À Ngandajika, au Kasaï, Une image largement relayée sur les réseaux sociaux ravive une page sombre et douloureuse de l’histoire du Kasaï. Elle renvoie au drame de Tshiyamba, une jeune fille vierge, enterrée vivante dans le territoire de Ngandajika, sacrifiée au nom de la paix entre deux communautés en conflit : les Bakwa Mulumba et les Bena Mpiana.
À l’époque des faits, les tensions entre ces deux peuples avaient atteint un niveau extrême. Les affrontements étaient récurrents, meurtriers, et aucune médiation ne parvenait à enrayer la spirale de la violence. La haine avait remplacé la parole, et les représailles s’enchaînaient sans fin.
Face à l’impasse, les autorités coutumières des deux camps finirent par engager un dialogue approfondi. Après de longues discussions, un accord de paix fut finalement trouvé. Mais selon les croyances traditionnelles alors en vigueur, cette paix ne pouvait être durable sans un sacrifice humain, censé la protéger spirituellement contre toute tentative de rupture.
Le choix se porta sur Tshiyamba.
Jeune esclave, vierge, reconnue pour sa docilité et son respect, elle incarnait, aux yeux des décideurs coutumiers, la « pureté » requise pour ce rituel. Son innocence, loin de la sauver, la condamna. Conduite vers le lieu du sacrifice, Tshiyamba pleura et cria, implorant une pitié qui ne viendrait jamais. La décision était déjà scellée.

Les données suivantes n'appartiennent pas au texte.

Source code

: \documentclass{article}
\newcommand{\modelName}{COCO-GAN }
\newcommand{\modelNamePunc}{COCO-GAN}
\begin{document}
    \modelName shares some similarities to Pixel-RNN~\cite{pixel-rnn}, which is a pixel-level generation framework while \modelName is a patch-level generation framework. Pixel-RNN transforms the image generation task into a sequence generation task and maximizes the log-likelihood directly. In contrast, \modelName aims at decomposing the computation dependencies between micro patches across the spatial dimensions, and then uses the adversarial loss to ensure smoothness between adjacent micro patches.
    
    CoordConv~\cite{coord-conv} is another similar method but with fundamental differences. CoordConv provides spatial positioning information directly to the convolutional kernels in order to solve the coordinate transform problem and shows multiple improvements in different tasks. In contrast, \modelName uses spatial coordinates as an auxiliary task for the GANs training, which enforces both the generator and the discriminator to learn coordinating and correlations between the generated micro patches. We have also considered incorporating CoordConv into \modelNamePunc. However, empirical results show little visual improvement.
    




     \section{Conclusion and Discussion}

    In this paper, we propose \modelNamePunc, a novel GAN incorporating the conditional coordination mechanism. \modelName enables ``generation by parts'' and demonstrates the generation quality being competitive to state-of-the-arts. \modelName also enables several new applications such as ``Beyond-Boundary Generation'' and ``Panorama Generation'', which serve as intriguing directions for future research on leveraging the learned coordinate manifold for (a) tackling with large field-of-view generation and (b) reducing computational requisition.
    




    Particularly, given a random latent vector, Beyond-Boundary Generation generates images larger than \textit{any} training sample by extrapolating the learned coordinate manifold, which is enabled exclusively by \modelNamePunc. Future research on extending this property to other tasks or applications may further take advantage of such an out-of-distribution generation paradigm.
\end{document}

Elle fut enterrée vivante.
Selon les récits transmis de génération en génération, avant que la terre ne referme définitivement son souffle, Tshiyamba aurait prononcé des paroles lourdes de sens, chargées de douleur et de vérité. Des paroles qui, aujourd’hui encore, continueraient de hanter la mémoire collective du Kasaï, comme une blessure jamais refermée.

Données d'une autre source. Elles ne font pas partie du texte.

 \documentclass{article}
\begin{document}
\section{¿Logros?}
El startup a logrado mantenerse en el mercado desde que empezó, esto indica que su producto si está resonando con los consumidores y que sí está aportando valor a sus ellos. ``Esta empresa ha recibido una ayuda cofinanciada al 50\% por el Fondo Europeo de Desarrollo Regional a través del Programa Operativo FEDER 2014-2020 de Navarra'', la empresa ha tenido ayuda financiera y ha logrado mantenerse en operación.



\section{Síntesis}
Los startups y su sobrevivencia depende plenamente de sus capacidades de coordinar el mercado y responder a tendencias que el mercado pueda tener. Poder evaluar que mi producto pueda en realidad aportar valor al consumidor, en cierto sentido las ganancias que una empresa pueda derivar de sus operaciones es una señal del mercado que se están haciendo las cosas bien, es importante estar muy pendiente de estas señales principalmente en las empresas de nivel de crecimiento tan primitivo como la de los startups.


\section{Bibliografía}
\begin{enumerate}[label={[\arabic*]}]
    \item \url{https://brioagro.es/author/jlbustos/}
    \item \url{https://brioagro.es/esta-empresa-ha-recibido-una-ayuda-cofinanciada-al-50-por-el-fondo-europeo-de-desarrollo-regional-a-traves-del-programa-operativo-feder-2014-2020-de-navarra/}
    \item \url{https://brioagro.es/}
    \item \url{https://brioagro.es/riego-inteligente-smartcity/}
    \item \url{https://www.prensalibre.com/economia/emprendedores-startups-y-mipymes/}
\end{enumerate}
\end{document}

La paix entre les Bakwa Mulumba et les Bena Mpiana fut ainsi conclue.
Mais elle le fut au prix d’une vie innocente.
Ce drame n’est pas un cas isolé dans l’histoire du pays. Il rappelle d’autres pratiques anciennes rapportées dans différentes régions de la République démocratique du Congo, notamment autour du volcan Nyiragongo, à Goma. Lors des éruptions volcaniques, interprétées comme la colère des dieux, des petites filles vierges, parfois âgées de huit à dix ans, étaient jetées dans la lave afin d’apaiser les forces invisibles.
Ces actes, aussi choquants soient-ils aujourd’hui, s’inscrivaient dans un contexte de peur, d’ignorance et de croyances profondément enracinées, où l’innocence humaine servait de monnaie pour acheter la paix ou la protection.
Cependant, à l’ère actuelle, ces récits interrogent avec force la nécessité pour l’Afrique de repenser certaines pratiques traditionnelles et de confronter son passé sans complaisance. La paix ne peut plus être bâtie sur le sang des innocents, et la mémoire collective mérite une purification sincère.
Tshiyamba n’était ni un symbole ni un mythe.
Elle était une jeune fille, une vie fauchée, dont l’histoire continue de rappeler le prix humain de certaines traditions.